Saved entries
[Start of Attachment]
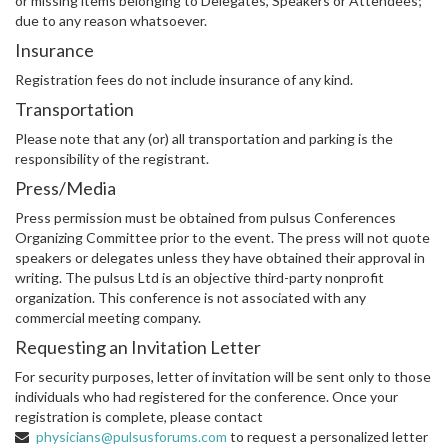
or missing items belonging to Delegates, Speakers or Attendees;
due to any reason whatsoever.
Insurance
Registration fees do not include insurance of any kind.
Transportation
Please note that any (or) all transportation and parking is the
responsibility of the registrant.
Press/Media
Press permission must be obtained from pulsus Conferences
Organizing Committee prior to the event. The press will not quote
speakers or delegates unless they have obtained their approval in
writing. The pulsus Ltd is an objective third-party nonprofit
organization. This conference is not associated with any
commercial meeting company.
Requesting an Invitation Letter
For security purposes, letter of invitation will be sent only to those
individuals who had registered for the conference. Once your
registration is complete, please contact
physicians@pulsusforums.com
to request a personalized letter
[End of Attachment]
__HOW TO COMPLETE THIS TASK__.
Count the lines in the records above that contain the word "obtained", and give only that number.

__WRITTEN ANSWER__.
2